Lebih lanjut, Anna, panggilan akrabnya, menyoroti perkembangan inflasi yang cenderung melandai, terutama jika komponen harga emas dan perumahan dikesampingkan. Di sisi lain, indikator konsumsi domestik juga menunjukkan pelemahan. Dengan likuiditas perbankan yang masih memadai, Anna menekankan bahwa “pemangkasan tambahan diperlukan untuk memperlancar transmisi dan menjaga momentum pertumbuhan,” demi menjaga roda pertumbuhan ekonomi tetap berputar.
Namun, pandangan berbeda disampaikan oleh Kepala Ekonom PT Bank Central Asia Tbk. (BBCA), David Sumual. Ia memperkirakan Bank Indonesia akan menahan suku bunga kebijakan setelah serangkaian pemangkasan yang terjadi selama tiga bulan berturut-turut. David mengamati bahwa pemangkasan suku bunga BI sebelumnya merupakan antisipasi terhadap potensi penurunan Fed Fund Rate oleh Bank Sentral Amerika Serikat.
David juga mencatat adanya arus keluar modal asing yang signifikan dari instrumen Surat Berharga Negara (SBN) dan Sekuritas Rupiah Bank Indonesia (SRBI). Situasi ini, menurutnya, menuntut BI untuk lebih dulu menstabilkan nilai tukar Rupiah. Kendati demikian, David tidak menutup kemungkinan adanya penurunan suku bunga di kemudian hari, menyatakan, “Masih ada ruang penurunan di akhir tahun jika Rupiah stabil, menguat, dan Fed melanjutkan penurunan suku bunganya,” memberikan gambaran tentang faktor-faktor penentu kebijakan moneter ke depan.
Ringkasan
Bank Indonesia (BI) memutuskan untuk mempertahankan suku bunga acuan (BI Rate) pada level 4,75% dalam Rapat Dewan Gubernur (RDG) terbaru.
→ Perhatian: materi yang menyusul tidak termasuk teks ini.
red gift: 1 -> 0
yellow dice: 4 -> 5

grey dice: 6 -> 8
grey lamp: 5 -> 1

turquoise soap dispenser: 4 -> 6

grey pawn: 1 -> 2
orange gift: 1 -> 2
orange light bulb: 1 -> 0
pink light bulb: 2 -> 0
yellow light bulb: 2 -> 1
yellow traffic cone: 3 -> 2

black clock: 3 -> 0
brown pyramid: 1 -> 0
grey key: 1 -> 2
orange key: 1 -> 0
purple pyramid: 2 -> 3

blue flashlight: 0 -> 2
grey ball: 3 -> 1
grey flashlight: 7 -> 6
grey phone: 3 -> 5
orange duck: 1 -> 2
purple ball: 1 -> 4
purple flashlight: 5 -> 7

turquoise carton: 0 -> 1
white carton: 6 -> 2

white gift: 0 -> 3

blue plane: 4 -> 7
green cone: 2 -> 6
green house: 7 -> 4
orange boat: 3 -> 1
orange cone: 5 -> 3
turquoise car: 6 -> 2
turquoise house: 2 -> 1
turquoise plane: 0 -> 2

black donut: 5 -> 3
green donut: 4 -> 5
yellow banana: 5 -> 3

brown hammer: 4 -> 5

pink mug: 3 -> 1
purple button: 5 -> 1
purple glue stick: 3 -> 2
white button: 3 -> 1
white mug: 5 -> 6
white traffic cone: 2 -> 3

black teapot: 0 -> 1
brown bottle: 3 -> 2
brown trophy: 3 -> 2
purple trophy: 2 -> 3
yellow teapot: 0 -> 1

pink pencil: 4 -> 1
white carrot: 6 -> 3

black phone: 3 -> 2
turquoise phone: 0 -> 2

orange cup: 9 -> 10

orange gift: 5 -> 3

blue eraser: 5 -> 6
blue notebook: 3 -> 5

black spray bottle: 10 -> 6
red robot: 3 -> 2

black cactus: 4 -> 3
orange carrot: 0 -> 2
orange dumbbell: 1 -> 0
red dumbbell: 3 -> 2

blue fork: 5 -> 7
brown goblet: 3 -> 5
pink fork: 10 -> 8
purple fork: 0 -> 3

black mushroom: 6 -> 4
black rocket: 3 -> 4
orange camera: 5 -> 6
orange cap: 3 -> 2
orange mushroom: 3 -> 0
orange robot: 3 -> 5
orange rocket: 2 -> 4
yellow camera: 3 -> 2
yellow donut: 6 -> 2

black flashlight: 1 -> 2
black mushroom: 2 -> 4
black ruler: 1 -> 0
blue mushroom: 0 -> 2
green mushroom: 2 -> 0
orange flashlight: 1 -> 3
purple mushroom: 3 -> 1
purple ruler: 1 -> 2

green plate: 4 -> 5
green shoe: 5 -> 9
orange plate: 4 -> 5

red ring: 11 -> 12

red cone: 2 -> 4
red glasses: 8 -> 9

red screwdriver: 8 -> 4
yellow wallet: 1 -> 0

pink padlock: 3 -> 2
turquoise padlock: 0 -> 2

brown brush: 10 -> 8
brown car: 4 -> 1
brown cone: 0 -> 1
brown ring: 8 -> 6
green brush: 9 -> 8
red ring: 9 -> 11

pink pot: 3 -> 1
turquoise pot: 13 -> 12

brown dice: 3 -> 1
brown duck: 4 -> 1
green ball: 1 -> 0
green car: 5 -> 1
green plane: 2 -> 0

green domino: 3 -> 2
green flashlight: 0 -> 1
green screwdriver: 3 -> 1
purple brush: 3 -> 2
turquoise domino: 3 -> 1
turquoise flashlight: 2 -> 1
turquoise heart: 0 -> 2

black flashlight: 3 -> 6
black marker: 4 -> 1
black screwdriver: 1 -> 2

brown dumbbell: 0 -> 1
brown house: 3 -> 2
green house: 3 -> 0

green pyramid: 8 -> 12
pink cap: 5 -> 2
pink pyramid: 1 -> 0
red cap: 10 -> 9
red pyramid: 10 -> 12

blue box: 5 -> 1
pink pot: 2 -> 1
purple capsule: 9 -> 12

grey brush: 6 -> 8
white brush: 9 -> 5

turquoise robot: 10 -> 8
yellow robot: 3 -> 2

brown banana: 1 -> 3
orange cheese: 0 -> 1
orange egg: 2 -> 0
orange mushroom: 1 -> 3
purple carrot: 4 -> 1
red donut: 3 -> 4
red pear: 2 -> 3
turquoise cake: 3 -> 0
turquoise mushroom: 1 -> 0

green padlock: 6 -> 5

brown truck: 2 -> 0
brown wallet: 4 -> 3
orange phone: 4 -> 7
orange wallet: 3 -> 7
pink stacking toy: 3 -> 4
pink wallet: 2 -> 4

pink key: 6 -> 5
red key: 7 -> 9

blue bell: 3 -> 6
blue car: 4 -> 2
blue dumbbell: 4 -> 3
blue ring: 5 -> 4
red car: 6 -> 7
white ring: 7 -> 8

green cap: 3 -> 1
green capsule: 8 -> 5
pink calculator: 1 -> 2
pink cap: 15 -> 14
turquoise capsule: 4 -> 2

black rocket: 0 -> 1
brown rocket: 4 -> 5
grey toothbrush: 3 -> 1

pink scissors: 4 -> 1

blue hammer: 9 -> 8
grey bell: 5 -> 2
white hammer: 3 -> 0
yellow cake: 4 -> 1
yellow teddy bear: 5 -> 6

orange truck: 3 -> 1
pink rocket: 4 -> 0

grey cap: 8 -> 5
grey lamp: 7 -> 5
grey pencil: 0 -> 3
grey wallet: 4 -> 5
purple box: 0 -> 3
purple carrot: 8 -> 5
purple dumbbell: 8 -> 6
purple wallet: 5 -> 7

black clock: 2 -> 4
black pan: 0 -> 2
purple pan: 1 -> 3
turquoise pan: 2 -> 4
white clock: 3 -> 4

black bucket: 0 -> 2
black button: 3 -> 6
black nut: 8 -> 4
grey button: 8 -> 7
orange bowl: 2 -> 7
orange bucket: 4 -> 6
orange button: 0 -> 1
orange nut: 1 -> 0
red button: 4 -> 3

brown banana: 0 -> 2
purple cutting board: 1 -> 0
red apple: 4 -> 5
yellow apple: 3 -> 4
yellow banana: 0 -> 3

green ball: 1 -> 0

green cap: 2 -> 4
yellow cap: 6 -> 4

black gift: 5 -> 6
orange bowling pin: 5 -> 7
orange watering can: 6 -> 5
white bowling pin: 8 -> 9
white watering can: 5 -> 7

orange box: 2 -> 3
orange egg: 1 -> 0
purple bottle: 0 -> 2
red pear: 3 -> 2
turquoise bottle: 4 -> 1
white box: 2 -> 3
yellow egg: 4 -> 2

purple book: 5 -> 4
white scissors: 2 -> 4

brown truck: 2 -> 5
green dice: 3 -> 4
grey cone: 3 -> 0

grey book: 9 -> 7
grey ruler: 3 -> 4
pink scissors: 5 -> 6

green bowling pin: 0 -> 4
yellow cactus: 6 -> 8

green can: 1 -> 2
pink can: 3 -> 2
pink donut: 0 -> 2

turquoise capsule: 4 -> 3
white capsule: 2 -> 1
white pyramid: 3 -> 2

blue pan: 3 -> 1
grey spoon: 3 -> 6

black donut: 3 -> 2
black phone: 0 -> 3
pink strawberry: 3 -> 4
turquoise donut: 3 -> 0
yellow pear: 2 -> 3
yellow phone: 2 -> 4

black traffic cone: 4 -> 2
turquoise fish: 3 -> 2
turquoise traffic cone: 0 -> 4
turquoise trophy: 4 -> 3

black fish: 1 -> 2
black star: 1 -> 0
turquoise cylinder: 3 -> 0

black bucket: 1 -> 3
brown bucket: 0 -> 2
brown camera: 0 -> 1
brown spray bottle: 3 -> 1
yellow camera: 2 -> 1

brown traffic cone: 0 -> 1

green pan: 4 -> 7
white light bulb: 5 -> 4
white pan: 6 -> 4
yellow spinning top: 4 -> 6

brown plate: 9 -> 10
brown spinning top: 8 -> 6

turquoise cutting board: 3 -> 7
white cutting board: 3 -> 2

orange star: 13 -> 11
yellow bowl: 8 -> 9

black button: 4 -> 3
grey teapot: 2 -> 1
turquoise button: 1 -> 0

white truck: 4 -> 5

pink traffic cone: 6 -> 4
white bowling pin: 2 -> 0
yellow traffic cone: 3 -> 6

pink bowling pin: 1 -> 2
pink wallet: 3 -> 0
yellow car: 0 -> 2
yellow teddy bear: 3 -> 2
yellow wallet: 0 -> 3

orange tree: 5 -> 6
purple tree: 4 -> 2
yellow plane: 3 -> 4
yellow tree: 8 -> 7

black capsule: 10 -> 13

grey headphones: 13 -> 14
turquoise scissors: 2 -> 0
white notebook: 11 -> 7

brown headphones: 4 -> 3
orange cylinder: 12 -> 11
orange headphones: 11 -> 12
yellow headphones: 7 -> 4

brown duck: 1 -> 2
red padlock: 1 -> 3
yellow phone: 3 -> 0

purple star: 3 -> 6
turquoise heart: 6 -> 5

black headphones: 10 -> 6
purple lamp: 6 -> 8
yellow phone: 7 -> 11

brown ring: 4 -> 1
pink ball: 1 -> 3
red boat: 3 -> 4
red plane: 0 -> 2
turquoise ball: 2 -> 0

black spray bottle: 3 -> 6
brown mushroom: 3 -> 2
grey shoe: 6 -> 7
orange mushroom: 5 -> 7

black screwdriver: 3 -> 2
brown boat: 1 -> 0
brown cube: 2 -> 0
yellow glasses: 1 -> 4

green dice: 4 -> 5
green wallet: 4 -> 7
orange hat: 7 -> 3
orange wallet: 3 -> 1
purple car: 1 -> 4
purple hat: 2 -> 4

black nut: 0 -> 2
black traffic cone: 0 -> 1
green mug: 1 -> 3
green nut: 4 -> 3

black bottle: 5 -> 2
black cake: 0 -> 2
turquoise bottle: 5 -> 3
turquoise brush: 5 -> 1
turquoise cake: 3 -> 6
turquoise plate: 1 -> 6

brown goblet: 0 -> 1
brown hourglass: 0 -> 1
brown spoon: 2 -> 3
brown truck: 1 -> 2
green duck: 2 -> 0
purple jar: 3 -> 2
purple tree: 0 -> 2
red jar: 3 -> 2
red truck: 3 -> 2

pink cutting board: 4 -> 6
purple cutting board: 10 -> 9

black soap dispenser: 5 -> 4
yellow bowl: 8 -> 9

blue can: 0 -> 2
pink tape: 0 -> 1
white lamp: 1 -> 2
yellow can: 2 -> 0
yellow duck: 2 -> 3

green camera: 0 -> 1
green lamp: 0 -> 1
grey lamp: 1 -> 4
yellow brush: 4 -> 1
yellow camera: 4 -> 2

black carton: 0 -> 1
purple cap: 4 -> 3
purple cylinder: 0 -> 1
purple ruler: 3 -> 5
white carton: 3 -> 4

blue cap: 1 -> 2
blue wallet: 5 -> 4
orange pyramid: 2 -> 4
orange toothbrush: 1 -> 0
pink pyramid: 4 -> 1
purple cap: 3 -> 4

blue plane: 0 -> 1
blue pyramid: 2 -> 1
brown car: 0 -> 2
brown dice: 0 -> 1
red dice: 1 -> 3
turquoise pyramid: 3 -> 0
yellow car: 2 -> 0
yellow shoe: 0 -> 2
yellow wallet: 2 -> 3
Keputusan ini melanjutkan kebijakan moneter akomodatif untuk mendorong pertumbuhan ekonomi Indonesia dengan mempertimbangkan berbagai indikator perekonomian global dan domestik, termasuk dinamika kredit perbankan dan stabilitas sistem keuangan.
Keputusan BI ini berbeda dengan ekspektasi sebagian besar ekonom yang memprediksi penurunan suku bunga sebesar 25 basis poin. Pertimbangan BI termasuk stabilitas nilai tukar Rupiah dan arus keluar modal asing dari SBN dan SRBI. Meskipun demikian, penurunan suku bunga di masa depan masih mungkin terjadi jika Rupiah stabil dan The Fed melanjutkan penurunan suku bunganya.